Department of Neurology, Icahn School of Medicine at Mount Sinai, New York, NY, 10029, USA.
Department of Psychiatry and Alzheimer's Disease Research Center, Icahn School of Medicine at Mount Sinai, New York, NY, 10029, USA.
J Neuroinflammation. 2023 Sep 25;20(1):214. doi: 10.1186/s12974-023-02895-7.
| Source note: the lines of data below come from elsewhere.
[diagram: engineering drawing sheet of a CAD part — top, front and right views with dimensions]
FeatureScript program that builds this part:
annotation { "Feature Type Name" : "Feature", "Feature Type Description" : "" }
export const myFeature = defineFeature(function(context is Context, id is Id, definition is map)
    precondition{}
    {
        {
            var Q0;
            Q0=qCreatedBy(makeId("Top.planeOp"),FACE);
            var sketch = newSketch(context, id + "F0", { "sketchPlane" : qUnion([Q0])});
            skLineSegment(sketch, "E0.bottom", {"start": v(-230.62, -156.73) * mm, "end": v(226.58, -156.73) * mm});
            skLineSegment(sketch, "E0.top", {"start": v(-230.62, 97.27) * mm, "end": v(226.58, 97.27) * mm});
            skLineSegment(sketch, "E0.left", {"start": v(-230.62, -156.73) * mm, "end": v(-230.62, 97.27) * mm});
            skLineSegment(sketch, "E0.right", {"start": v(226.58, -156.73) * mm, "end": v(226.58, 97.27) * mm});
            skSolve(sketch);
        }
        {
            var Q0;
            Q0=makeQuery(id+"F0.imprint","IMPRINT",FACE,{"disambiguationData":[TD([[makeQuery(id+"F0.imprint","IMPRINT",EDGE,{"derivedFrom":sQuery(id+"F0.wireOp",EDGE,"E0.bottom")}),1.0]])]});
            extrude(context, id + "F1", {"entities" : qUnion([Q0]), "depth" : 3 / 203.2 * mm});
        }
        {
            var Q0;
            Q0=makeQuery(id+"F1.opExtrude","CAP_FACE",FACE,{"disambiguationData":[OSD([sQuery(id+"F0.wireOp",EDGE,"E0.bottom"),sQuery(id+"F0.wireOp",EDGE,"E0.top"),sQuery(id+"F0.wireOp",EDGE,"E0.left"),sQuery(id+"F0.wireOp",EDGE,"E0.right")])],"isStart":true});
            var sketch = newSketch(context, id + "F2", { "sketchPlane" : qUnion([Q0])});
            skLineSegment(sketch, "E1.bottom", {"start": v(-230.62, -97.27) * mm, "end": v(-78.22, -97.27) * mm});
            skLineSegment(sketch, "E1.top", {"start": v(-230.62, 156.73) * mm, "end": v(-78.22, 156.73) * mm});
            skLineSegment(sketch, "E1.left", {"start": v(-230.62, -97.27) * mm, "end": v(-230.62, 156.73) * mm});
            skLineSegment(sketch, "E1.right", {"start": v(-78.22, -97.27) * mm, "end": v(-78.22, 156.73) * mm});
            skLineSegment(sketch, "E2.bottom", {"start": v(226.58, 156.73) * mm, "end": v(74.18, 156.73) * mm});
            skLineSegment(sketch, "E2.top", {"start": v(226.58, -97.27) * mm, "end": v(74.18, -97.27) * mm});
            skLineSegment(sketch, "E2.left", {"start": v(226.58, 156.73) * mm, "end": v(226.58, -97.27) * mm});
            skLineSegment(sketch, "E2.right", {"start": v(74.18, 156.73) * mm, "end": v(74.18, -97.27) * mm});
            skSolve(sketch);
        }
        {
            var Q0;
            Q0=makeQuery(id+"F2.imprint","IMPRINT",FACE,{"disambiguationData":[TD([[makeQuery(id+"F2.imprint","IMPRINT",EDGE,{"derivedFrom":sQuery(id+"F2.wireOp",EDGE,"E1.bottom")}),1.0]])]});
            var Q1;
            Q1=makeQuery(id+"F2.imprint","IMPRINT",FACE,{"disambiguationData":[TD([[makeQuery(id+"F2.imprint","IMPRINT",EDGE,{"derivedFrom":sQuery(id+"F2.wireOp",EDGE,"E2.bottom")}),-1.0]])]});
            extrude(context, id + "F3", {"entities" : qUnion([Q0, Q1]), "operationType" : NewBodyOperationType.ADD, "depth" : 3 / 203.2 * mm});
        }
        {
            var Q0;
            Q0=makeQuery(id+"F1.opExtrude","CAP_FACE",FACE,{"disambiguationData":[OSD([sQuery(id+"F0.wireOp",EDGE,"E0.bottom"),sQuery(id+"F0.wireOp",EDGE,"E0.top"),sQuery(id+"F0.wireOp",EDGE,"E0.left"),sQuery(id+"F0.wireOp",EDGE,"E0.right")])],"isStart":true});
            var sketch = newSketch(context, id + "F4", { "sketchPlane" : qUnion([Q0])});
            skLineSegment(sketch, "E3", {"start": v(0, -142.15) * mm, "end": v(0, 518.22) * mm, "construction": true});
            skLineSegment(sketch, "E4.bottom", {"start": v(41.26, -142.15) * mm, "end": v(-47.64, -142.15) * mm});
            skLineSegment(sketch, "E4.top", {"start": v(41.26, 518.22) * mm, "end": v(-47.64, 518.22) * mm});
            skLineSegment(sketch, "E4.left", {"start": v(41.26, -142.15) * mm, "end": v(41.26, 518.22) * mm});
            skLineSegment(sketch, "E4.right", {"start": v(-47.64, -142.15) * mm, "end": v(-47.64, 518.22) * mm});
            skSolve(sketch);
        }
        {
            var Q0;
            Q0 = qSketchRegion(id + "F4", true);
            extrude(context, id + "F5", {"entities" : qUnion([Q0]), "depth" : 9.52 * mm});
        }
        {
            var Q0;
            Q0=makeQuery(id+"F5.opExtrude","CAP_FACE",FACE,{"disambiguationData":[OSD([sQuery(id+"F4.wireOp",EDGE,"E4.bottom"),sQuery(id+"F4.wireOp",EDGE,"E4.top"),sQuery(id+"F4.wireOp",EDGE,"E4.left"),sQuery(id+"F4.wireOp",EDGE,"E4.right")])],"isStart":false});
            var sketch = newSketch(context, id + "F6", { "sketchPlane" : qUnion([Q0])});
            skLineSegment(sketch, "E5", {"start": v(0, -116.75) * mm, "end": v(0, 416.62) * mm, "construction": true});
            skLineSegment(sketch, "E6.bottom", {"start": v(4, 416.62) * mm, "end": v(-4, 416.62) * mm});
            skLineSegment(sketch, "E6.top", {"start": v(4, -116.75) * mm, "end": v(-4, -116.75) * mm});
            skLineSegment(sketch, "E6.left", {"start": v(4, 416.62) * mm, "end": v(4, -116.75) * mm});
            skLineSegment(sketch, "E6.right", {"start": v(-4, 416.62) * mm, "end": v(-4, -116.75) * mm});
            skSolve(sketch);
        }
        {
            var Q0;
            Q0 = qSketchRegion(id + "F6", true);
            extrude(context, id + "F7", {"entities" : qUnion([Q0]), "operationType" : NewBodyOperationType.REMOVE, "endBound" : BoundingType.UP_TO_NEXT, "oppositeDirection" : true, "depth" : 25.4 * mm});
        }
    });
Studies of microglial gene manipulation in mouse models of Alzheimer's disease (AD) amyloidopathy can cause unpredictable effects on various key endpoints, including amyloidosis, inflammation, neuritic dystrophy, neurodegeneration, and learning behavior. In this Correspondence, we discuss three examples, microRNA 155 (miR155), TREM2, and INPP5D, in which observed results have been difficult to reconcile with predicted results based on precedent, because these six key endpoints do not reliably track together. The pathogenesis of AD involves multiple cell types and complex events that may change with disease stage. We propose that cell-type targeting and timing of intervention are responsible for the sometimes impossibility of predicting whether any prospective therapeutic intervention should aim at increasing or decreasing the level or activity of a particular molecular target.
阿尔茨海默病(AD)淀粉样变的小鼠模型中对小胶质细胞基因操作的研究可能会对各种关键终点产生不可预测的影响,包括淀粉样变性、炎症、神经突营养不良、神经退行性变和学习行为。在这篇通讯中,我们讨论了三个例子,即 microRNA 155(miR155)、TREM2 和 INPP5D,观察到的结果很难与基于先例的预测结果相协调,因为这六个关键终点并不可靠地一起跟踪。AD 的发病机制涉及多种细胞类型和复杂事件,这些事件可能会随着疾病阶段的变化而变化。我们提出,细胞类型靶向和干预时机是决定某些预期治疗干预措施是否应该旨在增加或减少特定分子靶标水平或活性的有时不可能的原因。